• _GOAL OF THE EXERCISE_:
In three sentences, summarize the blog post below about observability sessions at AWS re:Invent 2023.

AWS re:Invent 2023 highlights: Observability at Stripe, Capital One, and McDonald’s

4 MIN READ

8 MIN READ

April Yep

April has several years of experience in the observability space, leading back to the days when it was called APM, DevOps, or infrastructure monitoring. April is a Senior Product Marketing Manager at Mezmo and loves cats and tea.

4 MIN READ

8 MIN READ

Last week, I attended the Amazon Web Services (AWS) re:Invent conference in Las Vegas, NV, with 50,000+ others. It was quite a busy week with several keynotes, announcements, and many sessions. While the hot topic at re:Invent was generative AI, I’ll focus my blog post on a few customer sessions I attended around observability: Stripe, Capital One, and McDonald’s.

‍

*Looking at the good and bad of Stripe’s architecture*

FSI319 | Stripe: Architecting for observability at massive scale

This is by far my favorite session as Stripe has a massive setup—3k engineers across 360 teams, 500M Metrics, 40k alerts, and 150k dashboards to support its service. With such a large scale, Cody Rioux, a Staff Software Engineer at Stripe, and others first looked at the axioms of observability within Stripe. In their review, they found three things:

‍

There were only a few dozen unique queries used for most alerts
They were only using between 2-20% of their telemetry data (metrics, events, logs, and traces)
Observability data value diminishes as time goes on (e.g. hour old data is more valuable than day-old data)

‍

Once Cody and his team had an understanding of how the observability data was being used, Stripe looked into their architecture and noticed it was database-centric. While this setup is common, it has its trade-offs: the good - it is simple, limited failure modes, and a feature-rich walled garden; the bad - it can’t handle business growth, and creates high cardinality data leading to scalability, reliability, and database issues.

‍

So, what did Cody and Stripe do? Priority one was evolving their architecture to be more scalable, reliable, and cost-effective. From a technical perspective, Cody highlighted five areas:

Sharding partitions
Aggregation
Tiered storage
Streaming alerts
Isolation

Cody also talked about the cultural shift that needed to take place at Stripe—observability should be self-reliant and easy to do the right thing. Watch this session in depth here.

‍

FSI314 | Capital One: Achieving resiliency to run mission-critical applications

With over 7 million transactions a day for Capital One’s credit card business, achieving a target SLA of 99.9% can be pretty hard when your systems are dependent on each other. The reality is even if each service has a 99.9% SLA, if you have four dependencies, it leads to a 99.5% SLA (100-((.1)+(.1)+(.1)+(.1)+(.1)) - 99.5). When any of those dependencies fail, having a backup service is essential. In the example given, if an address verification system is down during the process of a credit card application, do you resort to seeing if the person already has an existing account to verify their identity?

[Items stored from a collection]
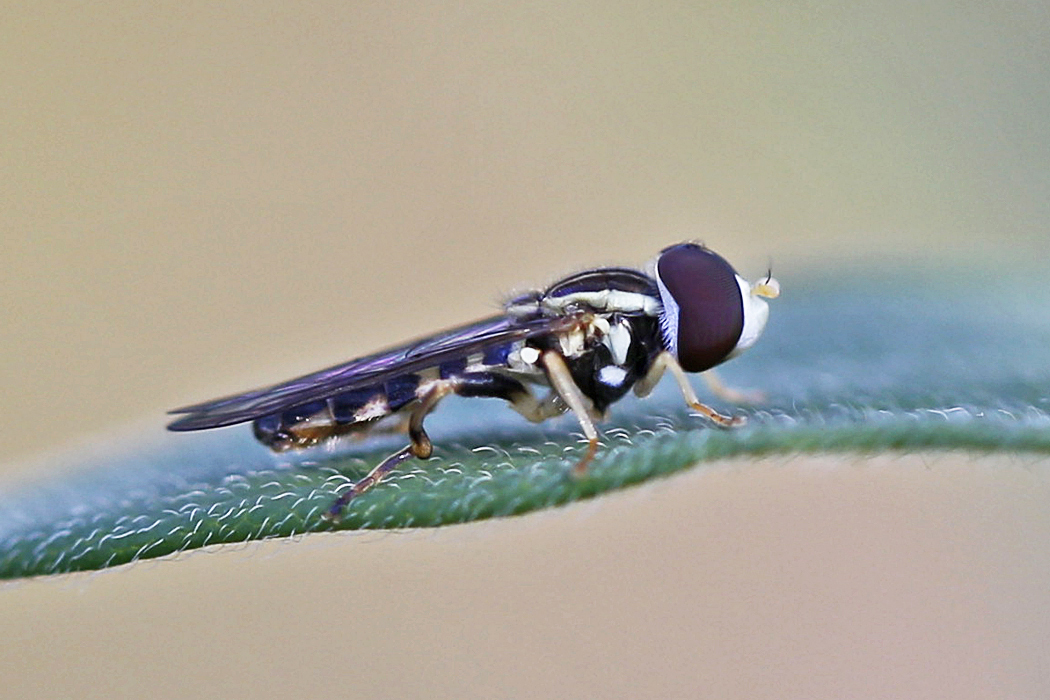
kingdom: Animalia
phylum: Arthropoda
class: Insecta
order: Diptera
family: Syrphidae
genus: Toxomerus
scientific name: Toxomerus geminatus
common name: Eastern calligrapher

• _OUTPUT FOR THIS EXERCISE_:
The author attended AWS re:Invent 2023 in Las Vegas and focuses on customer sessions about observability from Stripe, Capital One, and McDonald's. At Stripe, a review found that a few dozen unique queries drove most alerts, that only 2–20% of telemetry data was used, and that observability data loses value over time, so the company evolved its database-centric architecture to be more scalable, reliable, and cost-effective and pursued a cultural shift toward self-reliant observability. Capital One's session addresses the difficulty of reaching a 99.9% SLA for a credit card business with over 7 million daily transactions when systems depend on each other, making backup services essential when a dependency fails.